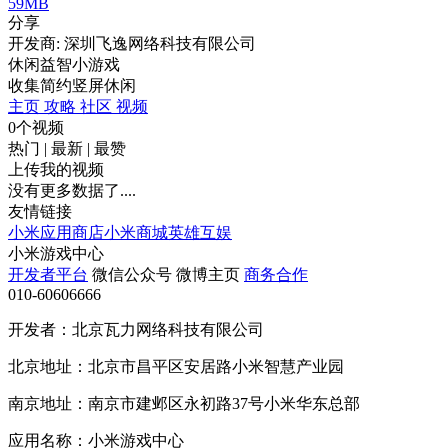
59MB
分享
开发商: 深圳飞逸网络科技有限公司
休闲益智小游戏
收集
简约
竖屏
休闲
主页
攻略
社区
视频
0个视频
热门
|
最新
|
最赞
上传我的视频
没有更多数据了....
友情链接
小米应用商店
小米商城
英雄互娱
小米游戏中心
开发者平台
微信公众号
微博主页
商务合作
010-60606666
开发者：北京瓦力网络科技有限公司
北京地址：北京市昌平区安居路小米智慧产业园
南京地址：南京市建邺区永初路37号小米华东总部
应用名称：小米游戏中心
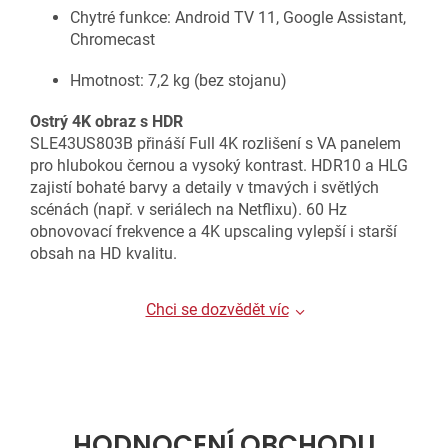
Chytré funkce: Android TV 11, Google Assistant,
Chromecast
Hmotnost: 7,2 kg (bez stojanu)
Ostrý 4K obraz s HDR
SLE43US803B přináší Full 4K rozlišení s VA panelem
pro hlubokou černou a vysoký kontrast. HDR10 a HLG
zajistí bohaté barvy a detaily v tmavých i světlých
scénách (např. v seriálech na Netflixu). 60 Hz
obnovovací frekvence a 4K upscaling vylepší i starší
obsah na HD kvalitu.
Chci se dozvědět víc
HODNOCENÍ OBCHODU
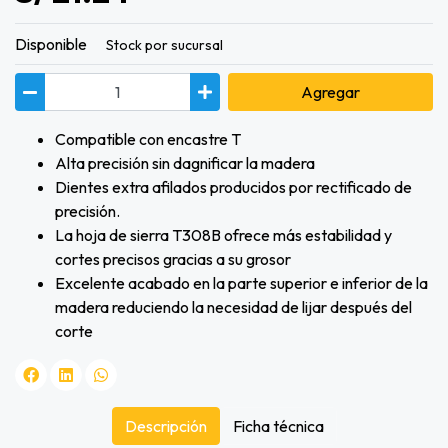
Disponible
Stock por sucursal
Agregar
Compatible con encastre T
Alta precisión sin dagnificar la madera
Dientes extra afilados producidos por rectificado de
precisión.
La hoja de sierra T308B ofrece más estabilidad y
cortes precisos gracias a su grosor
Excelente acabado en la parte superior e inferior de la
madera reduciendo la necesidad de lijar después del
corte
Descripción
Ficha técnica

------------------------------------------------------------------------

TASK GOAL> With the pictures left out, restate word for word every line of the data above, from the first down to the line that contains "Compatible con encastre T".

SOLUTION FOR THIS TASK>
59MB
分享
开发商: 深圳飞逸网络科技有限公司
休闲益智小游戏
收集
简约
竖屏
休闲
主页
攻略
社区
视频
0个视频
热门
|
最新
|
最赞
上传我的视频
没有更多数据了....
友情链接
小米应用商店
小米商城
英雄互娱
小米游戏中心
开发者平台
微信公众号
微博主页
商务合作
010-60606666
开发者：北京瓦力网络科技有限公司
北京地址：北京市昌平区安居路小米智慧产业园
南京地址：南京市建邺区永初路37号小米华东总部
应用名称：小米游戏中心
Chytré funkce: Android TV 11, Google Assistant,
Chromecast
Hmotnost: 7,2 kg (bez stojanu)
Ostrý 4K obraz s HDR
SLE43US803B přináší Full 4K rozlišení s VA panelem
pro hlubokou černou a vysoký kontrast. HDR10 a HLG
zajistí bohaté barvy a detaily v tmavých i světlých
scénách (např. v seriálech na Netflixu). 60 Hz
obnovovací frekvence a 4K upscaling vylepší i starší
obsah na HD kvalitu.
Chci se dozvědět víc
HODNOCENÍ OBCHODU
Disponible
Stock por sucursal
Agregar
Compatible con encastre T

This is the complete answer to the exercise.